Cliff offers emphatic denials of any involvement with her disappearance. “We fucked occasionally,” he says, “but that was it. We didn’t have much of an emotional connection.”

“I know this is a frame. But the way you’ve handled everything, telling that story, lying about your girlfriend, it…”

“That wasn’t a lie. I couldn’t get back into my house because you were processing it. So I went over to Marley’s after you released me, and things got deep. I swear to God that’s the truth.”

“Doesn’t matter. It looks bad. You want to know something else that looks bad? I got a copy of one of your movies in the mail the other day. Jurassic Pork. Came in an envelope with no return address.”

“Aw, Christ. I did that picture for the hell of it. I was curious to see what it was like.”

“Somebody’s trying to besmirch your character.” Ashford chuckles. “They’re doing a hell of a job, too, because you were definitely the shortest man in the movie.”

“Yeah, yeah!”

“Prosecutors love to drop that sort of detail into a trial. Juries down here tend to think poorly of pornography. But the frame is so goddamn crude. The person doing the framing must have no comprehension of evidentiary procedure.”

“So you believe me?”

“I wouldn’t go that far, but I believe something’s going on at the Celeste.” Ashford has a sip of water, sneaks a peek at Mary Beth, who returns a wave, which he brusquely acknowledges. “You know of any way a used car can be given a new car smell?”

“Polyvinyl chloride,” Cliff says. “The stuff they make dashboards out of. It comes in a liquid form, too. The manufacturers use it as a sealant. When a dealer has to take a car back on warranty, some have been known to slap on a coat of PVC and resell the car as new.”

Ashford takes out his notebook. “What was that? The sealant?”

Cliff repeats the name. “The stuff’s poison. Every time America has a whiff of a new car interior, they’re catching a lungful of carcinogens.”

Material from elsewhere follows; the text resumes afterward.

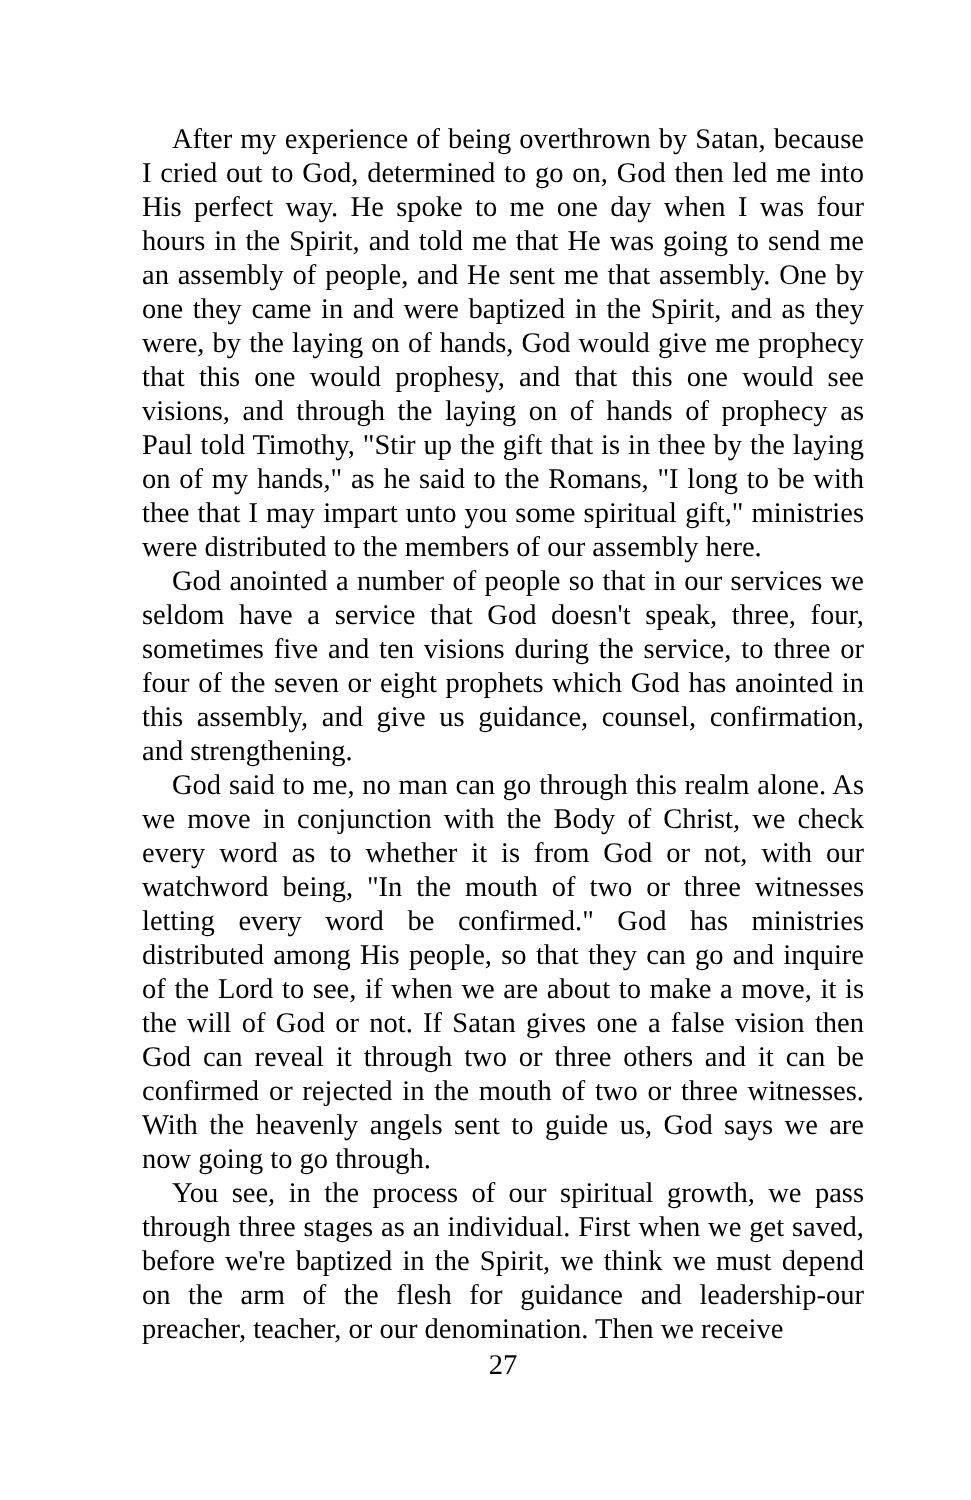After my experience of being overthrown by Satan, because I cried out to God, determined to go on, God then led me into His perfect way. He spoke to me one day when I was four hours in the Spirit, and told me that He was going to send me an assembly of people, and He sent me that assembly. One by one they came in and were baptized in the Spirit, and as they were, by the laying on of hands, God would give me prophecy that this one would prophesy, and that this one would see visions, and through the laying on of hands of prophecy as Paul told Timothy, "Stir up the gift that is in thee by the laying on of my hands," as he said to the Romans, "I long to be with thee that I may impart unto you some spiritual gift," ministries were distributed to the members of our assembly here.
God anointed a number of people so that in our services we seldom have a service that God doesn't speak, three, four, sometimes five and ten visions during the service, to three or four of the seven or eight prophets which God has anointed in this assembly, and give us guidance, counsel, confirmation, and strengthening.
God said to me, no man can go through this realm alone. As we move in conjunction with the Body of Christ, we check every word as to whether it is from God or not, with our watchword being, "In the mouth of two or three witnesses letting every word be confirmed." God has ministries distributed among His people, so that they can go and inquire of the Lord to see, if when we are about to make a move, it is the will of God or not. If Satan gives one a false vision then God can reveal it through two or three others and it can be confirmed or rejected in the mouth of two or three witnesses. With the heavenly angels sent to guide us, God says we are now going to go through.
You see, in the process of our spiritual growth, we pass through three stages as an individual. First when we get saved, before we're baptized in the Spirit, we think we must depend on the arm of the flesh for guidance and leadership-our preacher, teacher, or our denomination. Then we receive
27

Apparently unconcerned by this threat to the nation’s health, Ashford says, “I might have found that Ford Escape. About five years ago, we were investigating a stolen car ring and we thought Muntz could be involved. We put a man into his service center in South Daytona. Nothing came of it, but I still had my suspicions. I went up there Tuesday and there was a red Ford Escape sitting out back under a tarp. I had one of our people take a look at it. It had that new car smell, but the engine number had been taken off with acid and the paint job wasn’t the original. The car was originally gray, like the one you saw.”

“If Jerry was chopping cars, they would have cut it up within an hour or two of bringing it into the shop,” Cliff says. “It’s been a month.”

“He might have a special order for an Escape. It might be a present for one of Muntz’s bimbos. Maybe he had a buyer and the guy has a cash flow problem. Who knows? Maybe it slipped his mind. Muntz is no Einstein.” Ashford’s cough is plainly an attempt to disguise the fact that he’s taking yet another look at Mary Beth. “He’s got papers, but the name on them doesn’t check out. He claims the guy came in off the street and said he won the car on a quiz show. I haven’t got enough to charge him, but my gut tells me that was your Escape.”

“So what’s next?”

“I might check in to the Celeste tonight and see what’s what. Vice has some expensive cars they use for undercover work. I can finagle one for the night, tell the guy on-duty at the yard I need it to impress some woman. That should get me into Room Eleven.”

“You think that’s a good idea?”

“I can’t see what else to do. I don’t have much time. If Gerone’s DNA comes back a match to the blood on your house, you’re going to become the sole target of the investigation.”

“I thought you said you believed me!”

“I may buy your story. Some of it, anyway. But no one else does. The only reason you haven’t been arrested is there’s no evidence, no body. I’m on my own. The captain…” Ashford grimaces. “He’s a results kind of guy. He’d love to make this case. It would look good on his resume. You’re about as close to a Hollywood celebrity as we got around here, and a trial would get him exposure. It’d be huge on Court TV. He won’t authorize me to do diddley until after the DNA comes back. If it’s a match, you’re in the shit.”